Os promotores Eduardo Morais Martins e Mario Jessen Lavareda pedem que Suel seja condenado por dois homicídios qualificados (motivo torpe, emboscada e impossibilidade de defesa da vítima), e pela tentativa de homicídio da assessora de Marielle que estava no carro no dia do crime.
O MP também pediu que Suel seja mantido em um presídio de segurança máxima, "uma vez que não estará exposto aos estímulos que o fizeram se dedicar à vida criminosa".

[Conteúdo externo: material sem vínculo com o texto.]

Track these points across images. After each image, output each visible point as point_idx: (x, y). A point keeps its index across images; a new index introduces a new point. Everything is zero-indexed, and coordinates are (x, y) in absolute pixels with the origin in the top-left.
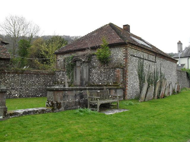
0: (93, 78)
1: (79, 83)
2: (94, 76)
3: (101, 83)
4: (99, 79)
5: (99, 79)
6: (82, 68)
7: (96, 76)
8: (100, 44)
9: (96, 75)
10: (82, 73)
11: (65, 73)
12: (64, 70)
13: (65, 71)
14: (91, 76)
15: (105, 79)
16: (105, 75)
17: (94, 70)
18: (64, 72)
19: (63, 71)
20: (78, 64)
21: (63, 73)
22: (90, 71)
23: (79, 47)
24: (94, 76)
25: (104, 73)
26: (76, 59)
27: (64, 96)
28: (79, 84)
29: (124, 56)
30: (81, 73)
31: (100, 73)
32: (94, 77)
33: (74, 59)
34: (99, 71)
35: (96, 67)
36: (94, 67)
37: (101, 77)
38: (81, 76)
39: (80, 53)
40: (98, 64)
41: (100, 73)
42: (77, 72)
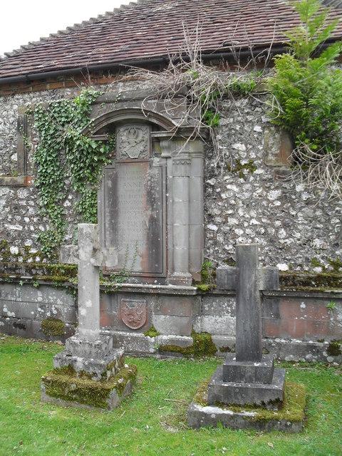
0: (230, 235)
1: (139, 259)
2: (232, 221)
3: (285, 260)
4: (272, 241)
5: (272, 241)
6: (163, 169)
7: (254, 222)
8: (289, 37)
9: (253, 213)
10: (156, 198)
11: (28, 199)
12: (20, 180)
13: (25, 186)
14: (218, 220)
15: (318, 243)
16: (315, 218)
17: (239, 185)
18: (23, 194)
19: (16, 186)
20: (131, 143)
21: (16, 197)
22: (210, 194)
23: (102, 55)
24: (232, 221)
25: (308, 203)
26: (123, 111)
27: (212, 217)
28: (138, 268)
29: (171, 326)
30: (151, 200)
31: (278, 203)
32: (240, 226)
33: (108, 116)
34: (274, 194)
35: (251, 166)
36: (239, 167)
37: (285, 226)
38: (153, 220)
39: (150, 81)
40: (267, 149)
41: (278, 203)
42: (123, 190)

"Não bastasse a existência de fortes indícios do essencial auxílio do acusado no 'pré-crime', tal como apontado pelo colaborador (Élcio Queiroz), comprovou-se que o auxílio de Maxwell à empreitada criminosa prosseguiu no 'pós-crime', na medida em que, sempre seguindo plano previamente ajustado entre os envolvidos, além de fornecer inegável ajuda aos executores para a obtenção de uma nova placa, bem como para a troca, destruição e desaparecimento daquela que anteriormente guarnecia o automóvel, juntamente com algumas das cápsulas dos projéteis, foi ele o responsável por contactar o indivíduo que fez desaparecer o Chevrolet Cobalt utilizado na empreitada", diz um trecho do relatório.
Maxwell foi preso em julho do ano passado durante a Operação Élpis da Polícia Federal. Em 2021 ele chegou a ser condenado por atrapalhar o trabalho da polícia.